*Travail demandé*:
**A.** D'après l'extrait sur la transition énergétique, qu'a montré la première partie de l'article ?
**B.** Rédigez la suite de l'extrait sur la transition énergétique en reprenant juste après sa dernière phrase.

====== Extrait fourni

Au sein de la première partie de cet article, nous avons montré qu’il n’existe pas de lien observé entre les prix du pétrole et le développement des énergies renouvelables, et que par conséquent la transition énergétique n’est pas censée être « ralentie » par de faibles prix du pétrole. Toutefois, nous pouvons aller plus loin en nous demandant si la transition énergétique pourrait être tout simplement ralentie par les énergies fossiles – et ce quel que soit leur prix. Une étude des avantages comparatifs de chaque type d’énergie (coût, rendement, disponibilité, enjeux géopolitiques, etc.) est alors nécessaire afin de déterminer si les énergies renouvelables sont une alternative crédible aux énergies fossiles, et si leur développement sur le long terme peut s’envisager de manière positive.

============
====== Extraits des données

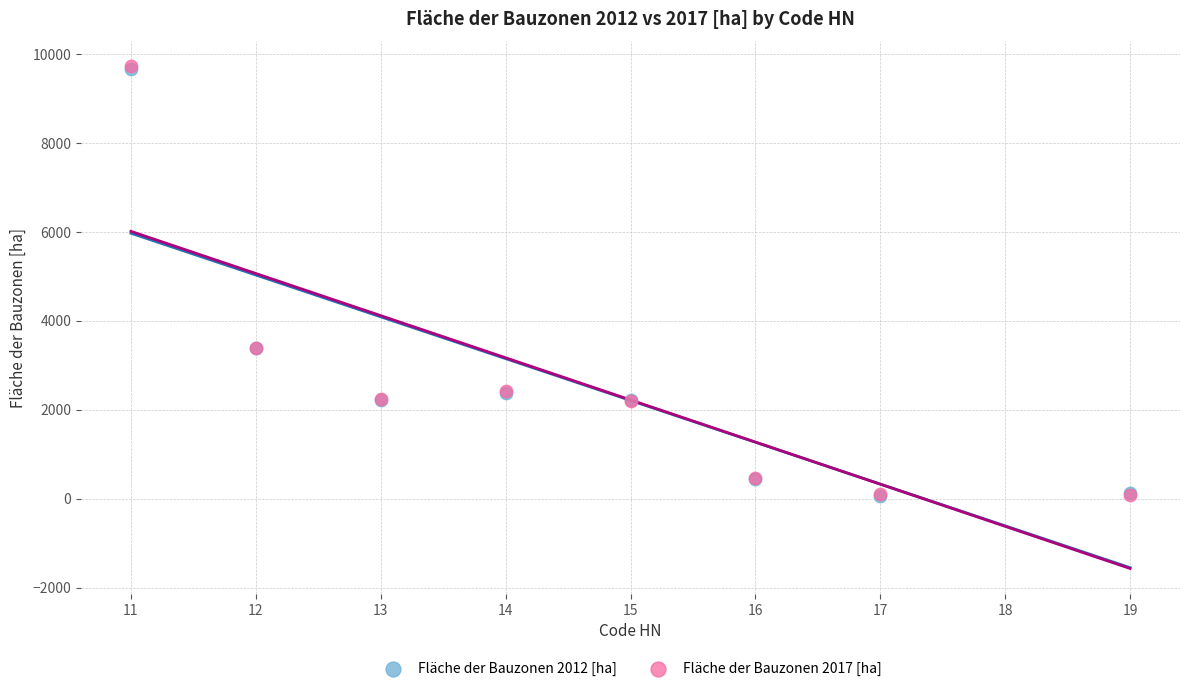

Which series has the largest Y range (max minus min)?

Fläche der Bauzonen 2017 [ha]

============
====== Extraits des données

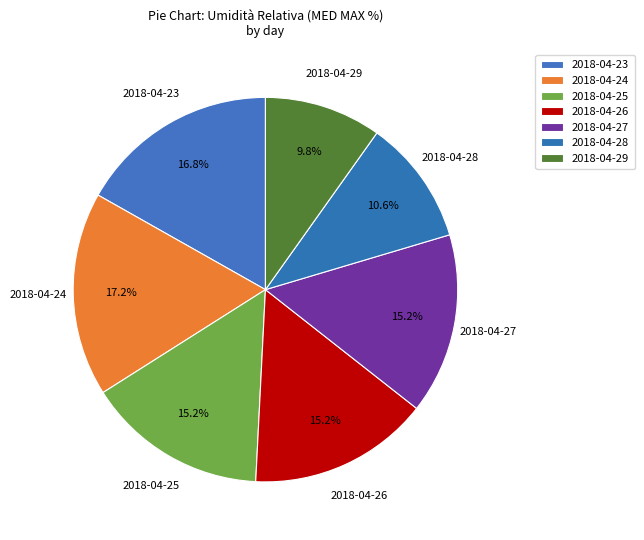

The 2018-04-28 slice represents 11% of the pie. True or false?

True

============

*Réponses rédigées*:
**A.** Elle a montré qu'il n'existe pas de lien observé entre les prix du pétrole et le développement des énergies renouvelables, si bien que de faibles prix du pétrole ne sont pas censés ralentir la transition énergétique.

**B.**
Les renouvelables deviennent structurellement de moins en moins chers

Le coût de construction de leurs installations a toujours été le plus gros obstacle à leur développement jusqu’à présent, pesant inévitablement sur les investissements dans le secteur. Cependant, le développement de nouvelles technologies (« smart grids », nouvelles techniques de conversion de la biomasse ou de stockage de l’électricité), la forte démonstration de soutien des régulateurs (normes de portefeuilles renouvelables, crédits d’impôt, tarifs de rachat,…) et la concurrence accélérée entre les acteurs, représentent autant de facteurs encourageant une croissance rapide des énergies renouvelables.

En conséquence, d’après la société de consulting McKinsey et le US National Renewable Energy Laboratory (NREL), le coût de l’énergie éolienne a chuté de 58 % depuis 2009, grâce à des matériaux moins chers et à une meilleure efficience[1]  . Pour ce qui est du solaire, le coût des systèmes photovoltaïques résidentiels et commerciaux a chuté à un rythme de 6 à 7 % par an entre 1998 et 2013, allant même jusqu’à 12 à 15 % par an entre 2012 et 2013. Si ce rythme se poursuit, d’après l’étude, les renouvelables seront compétitifs avec les énergies fossiles dès 2020 dans la majorité des états américains.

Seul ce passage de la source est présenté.